Совершенно определенно, подобное слышишь не каждый день, независимо от того, где находишься — на поле или на трибунах. Я посмотрел на нее, с любопытством вывернув шею. Длинные, прямые, светлые волосы цвета ромашки, мутно-зеленые глаза, узкое лицо, светлое как девичья комната, три-четыре прыщика, которые ей никак не удается выдавить, стройная шея, на которой просвечивают сосуды — она была существом особым, существом, прячущимся в грубой джинсовой куртке. Грудь, бедра, попа, ноги — ничего этого не было видно в маслянистом полумраке. Я увидел кое-что другое. Маленькие, беззащитные ступни в поблескивающих сандалиях из золотистых нитей, изумительно ухоженные, накрашенные черным лаком ногти на ногах, ногти на руках подстрижены коротко, по-мужски, с маленькими полумесяцами, пальцы как змейки, прикрепленные к ладоням. Передо мной была мерцающая белизна экрана только что выключенного телевизора. Тело, с которым ничего не происходит, — маятник ужаса, достаточно ленивый, чтобы наслаждаться жизнью. Я скукожился как татуировка без разрешения, сделанная мелкими уколами.
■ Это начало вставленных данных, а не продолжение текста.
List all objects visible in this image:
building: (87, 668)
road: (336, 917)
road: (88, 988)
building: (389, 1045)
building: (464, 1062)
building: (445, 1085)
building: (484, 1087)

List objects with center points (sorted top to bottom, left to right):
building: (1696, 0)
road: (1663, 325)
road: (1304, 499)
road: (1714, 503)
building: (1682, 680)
Теперь была моя очередь спросить: «А кто ты?»
Я видел, что она ждала подобного идиотского жеста вежливости.
«Не знаю», она пожала плечами. «Я с собой не знакома. Зачем мне это?»
Я не мог понять, то ли она от природы чокнутая, то ли старалась произвести такое впечатление. Для любой атаки было еще рано.
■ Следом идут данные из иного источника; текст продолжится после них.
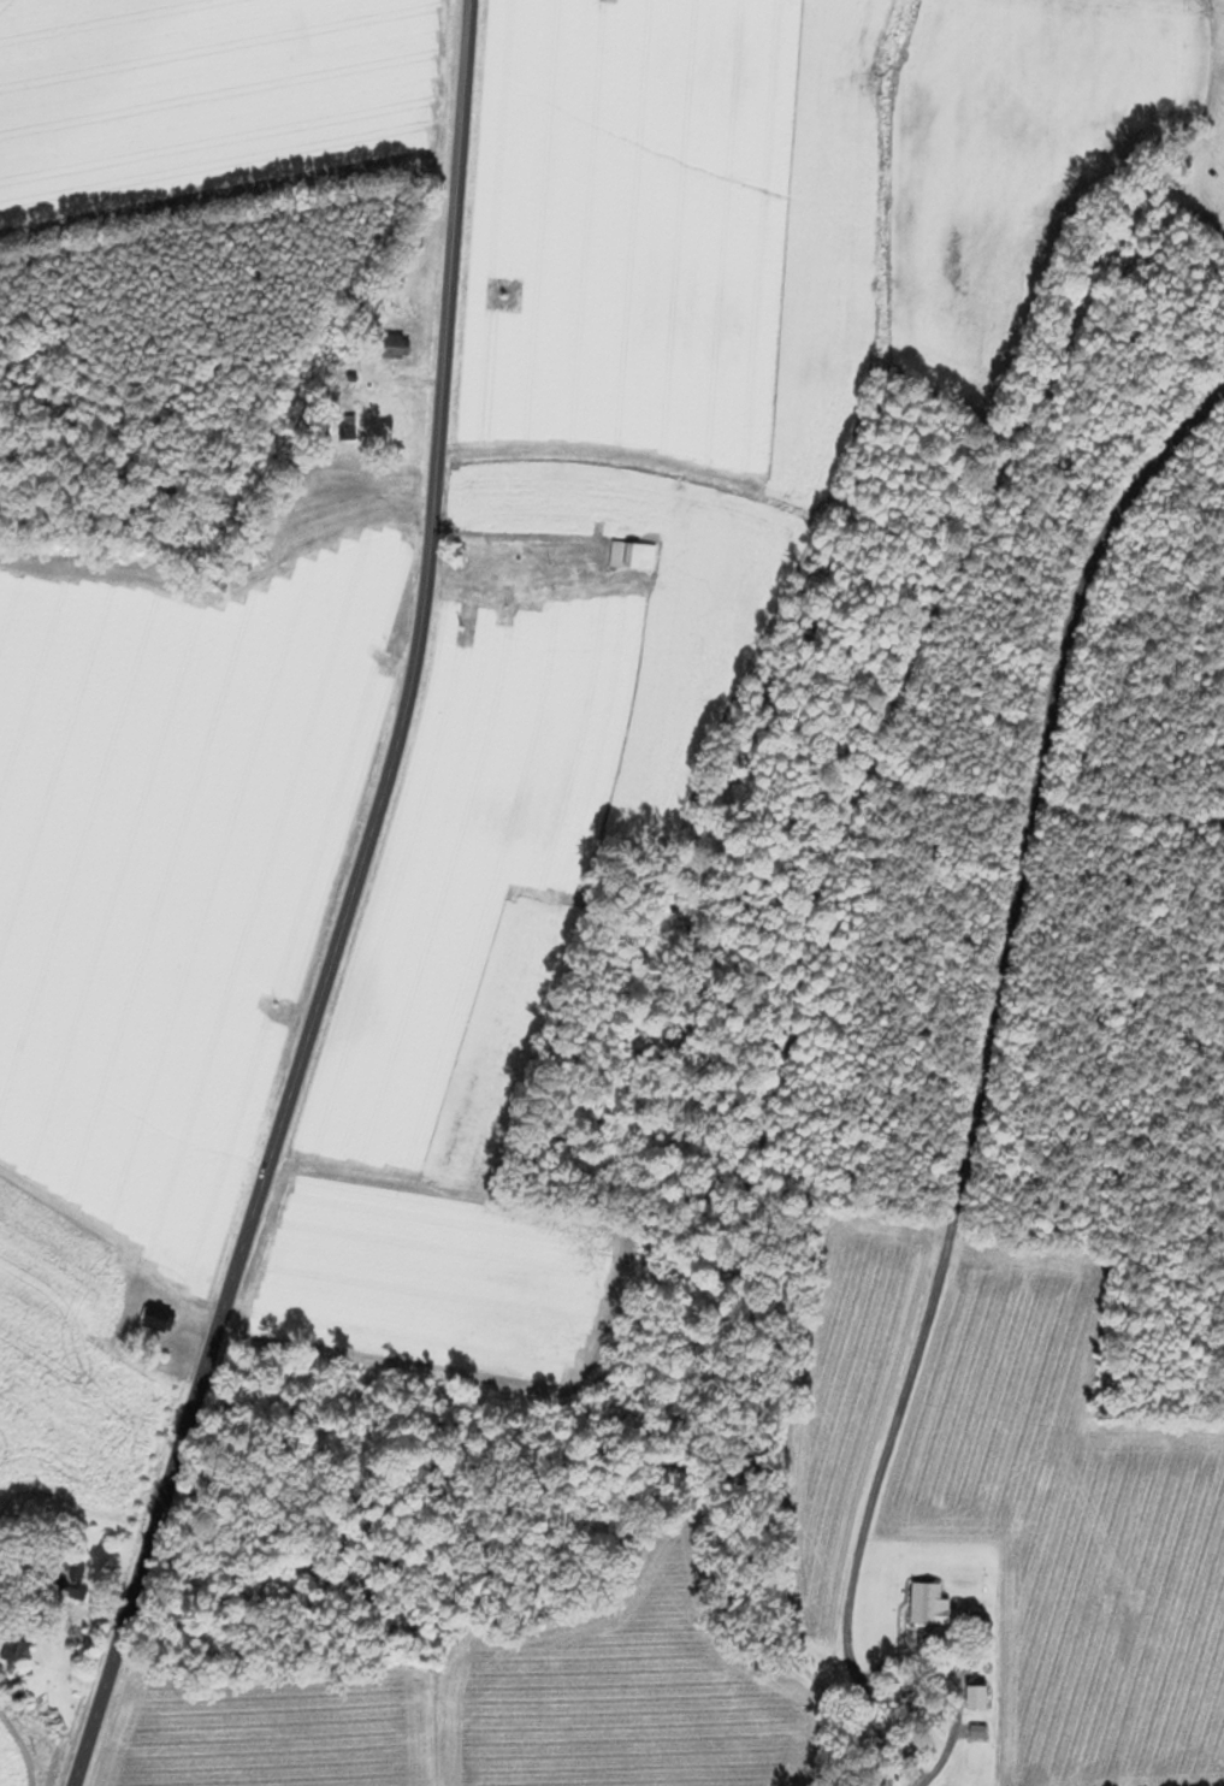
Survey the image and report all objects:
building: (387, 348)
building: (342, 430)
building: (631, 557)
road: (343, 906)
building: (155, 1324)
building: (59, 1581)
building: (930, 1607)
building: (10, 1649)
road: (907, 1678)
building: (976, 1699)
«Эй, полегче», сказал я, следя за лучом фонарика, которым один из спутников освещал дорогу до ближайшего куста. Себе он хотел помочь или другим? «Я не собирался рассматривать твою ладонь», объяснил я свои намерения, глядя на нее из-под ресниц как всякий воспитанный парень.
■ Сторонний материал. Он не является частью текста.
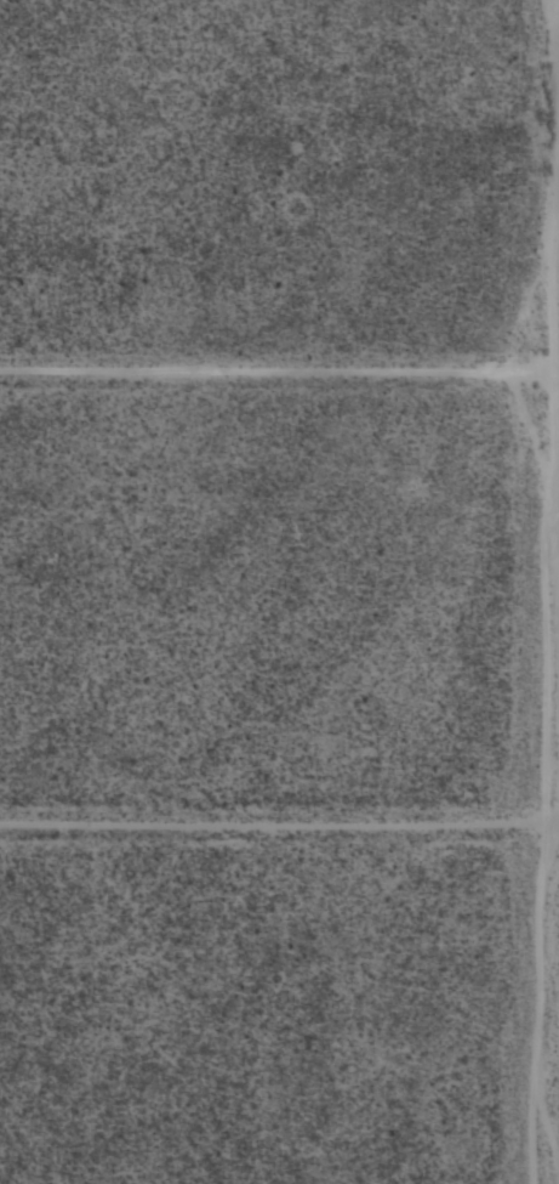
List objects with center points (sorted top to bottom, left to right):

«А ты видел женщину в белом, которая становится другой женщиной в белом?». Мне показалось, что она говорит типа как гадалка. Она продолжала, не замечая моего иронического молчания.
«Она откровенно обидчива, ей не нужно говорить, что она верна, потому что она искренна как лед, как огонь. Она не идет на сделку с чувствами. Она ребенок, который вовремя сказал своим родителям «прощайте».
Она проговорила все это без запинки. Она не спешила сменить пластинку. Как кто-то, кто понял, что невозможно «перейти к делу».
«Нормально», сказал я с сочувствием, «я тоже прошел через это. Но сейчас меня интересует другое. Кто ты?»
Вообще-то это был полушутливый диалог, и при том куда более реальный, чем наше путешествие. Наконец она сказала, без поддразнивания: «Узнаешь, если завтра будешь со мной».
Я согласился, очень, очень хорошо сознавая, что не хочу ничего узнавать. Мечта не должна становиться явью — этим ограничивалась моя вера. Она же верила, что «ангелы тратят наше время». Мне не подходила компания ангелов, но я думал, что могу с ними побороться, и мудро спустился с неба на землю: «Хороший фильм заставляет время остановиться». «Конечно», слышал я «по-тибетски» эхо ее голоса, «как только я с чем-то кончаю, тут же с ним и прощаюсь».
Я согласился с ней, это было единственным способом избежать кошмара ее исповеди. Она не была чокнутой. Она была ребенком с долгим «е». Она была еще много чем или кем, но те другие ее лики не были для меня важны. У ребенка можно научиться, как плакать из-за того, что не можешь что-то иметь. И как никогда не оставаться ночью без дела. Мне стало жалко, что мы едем не на поезде. В поезде можно жить, а в автобусе тебя болтает из стороны в сторону, и ты ждешь следующей остановки.